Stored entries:

++++++

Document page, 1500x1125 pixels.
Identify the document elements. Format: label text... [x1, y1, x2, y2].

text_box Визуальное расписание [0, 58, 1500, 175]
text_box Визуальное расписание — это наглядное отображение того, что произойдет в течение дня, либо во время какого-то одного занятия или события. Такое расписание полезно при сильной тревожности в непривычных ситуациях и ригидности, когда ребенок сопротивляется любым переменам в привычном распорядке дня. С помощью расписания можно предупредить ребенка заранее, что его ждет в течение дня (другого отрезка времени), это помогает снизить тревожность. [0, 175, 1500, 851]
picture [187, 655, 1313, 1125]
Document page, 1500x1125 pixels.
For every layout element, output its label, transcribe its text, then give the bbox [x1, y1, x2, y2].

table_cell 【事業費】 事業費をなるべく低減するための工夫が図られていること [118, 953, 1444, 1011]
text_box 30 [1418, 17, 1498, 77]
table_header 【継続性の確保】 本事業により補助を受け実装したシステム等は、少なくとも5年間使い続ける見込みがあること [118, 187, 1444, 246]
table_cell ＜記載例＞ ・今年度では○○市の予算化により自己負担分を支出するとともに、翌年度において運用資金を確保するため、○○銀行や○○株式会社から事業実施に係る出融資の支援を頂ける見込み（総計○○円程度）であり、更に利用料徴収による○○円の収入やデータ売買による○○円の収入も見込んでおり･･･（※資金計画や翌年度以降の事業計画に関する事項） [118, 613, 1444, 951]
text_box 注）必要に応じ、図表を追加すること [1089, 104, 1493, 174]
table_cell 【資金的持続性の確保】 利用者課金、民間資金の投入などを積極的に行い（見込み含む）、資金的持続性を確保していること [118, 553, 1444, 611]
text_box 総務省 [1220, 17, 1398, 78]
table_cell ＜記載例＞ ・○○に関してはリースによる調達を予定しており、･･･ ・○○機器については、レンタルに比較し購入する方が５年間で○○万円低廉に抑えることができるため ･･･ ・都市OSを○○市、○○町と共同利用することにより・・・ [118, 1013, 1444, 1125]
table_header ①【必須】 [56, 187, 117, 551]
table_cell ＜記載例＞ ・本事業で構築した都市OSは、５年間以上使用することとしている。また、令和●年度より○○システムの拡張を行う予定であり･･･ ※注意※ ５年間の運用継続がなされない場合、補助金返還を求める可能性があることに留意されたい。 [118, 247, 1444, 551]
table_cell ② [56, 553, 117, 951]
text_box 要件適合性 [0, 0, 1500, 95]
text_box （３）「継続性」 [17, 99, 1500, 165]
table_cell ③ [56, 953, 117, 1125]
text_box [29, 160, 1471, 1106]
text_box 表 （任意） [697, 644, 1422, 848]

++++++

#### [Work request]
Copy each line in the entries above where the word "расписание" shows up.

#### [Response to the exercise]
text_box Визуальное расписание [0, 58, 1500, 175]
text_box Визуальное расписание — это наглядное отображение того, что произойдет в течение дня, либо во время какого-то одного занятия или события. Такое расписание полезно при сильной тревожности в непривычных ситуациях и ригидности, когда ребенок сопротивляется любым переменам в привычном распорядке дня. С помощью расписания можно предупредить ребенка заранее, что его ждет в течение дня (другого отрезка времени), это помогает снизить тревожность. [0, 175, 1500, 851]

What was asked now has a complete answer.